**Task details:** Please write out all the data that follows exactly, without the pictures.

**Recorded data:**
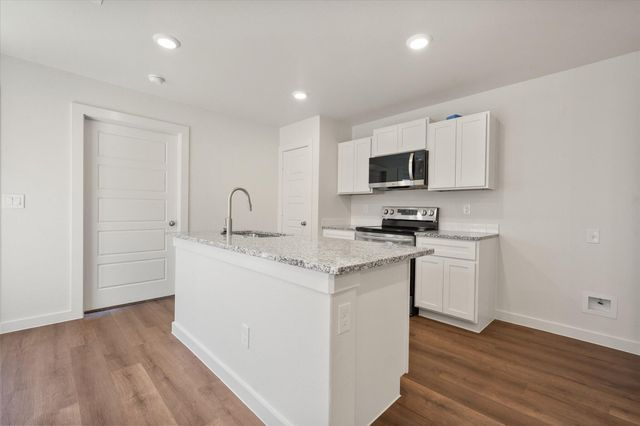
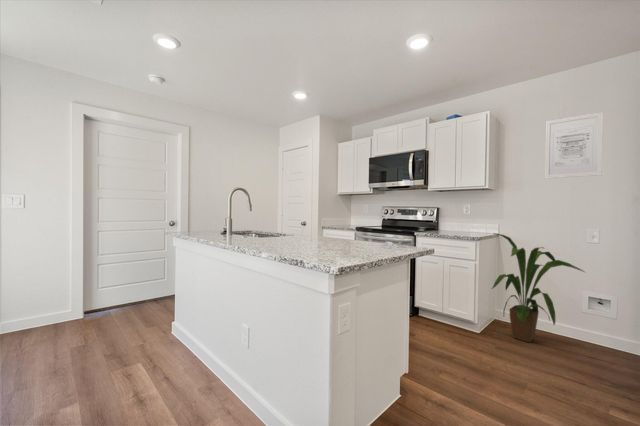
+ house plant [491,232,587,343]
+ wall art [544,111,604,180]
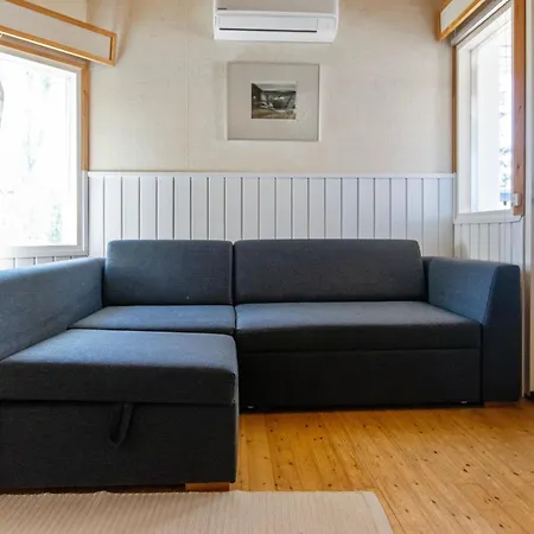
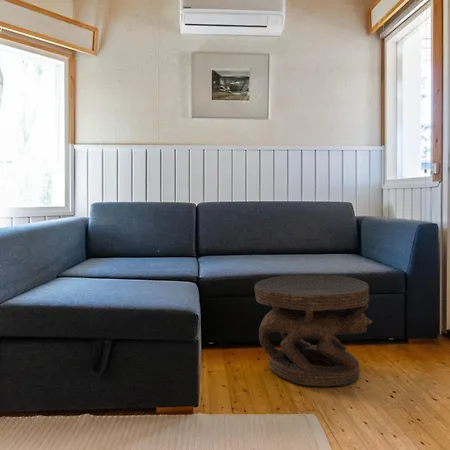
+ side table [254,274,373,387]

**Task result:**
+ house plant [491,232,587,343]
+ wall art [544,111,604,180]
+ side table [254,274,373,387]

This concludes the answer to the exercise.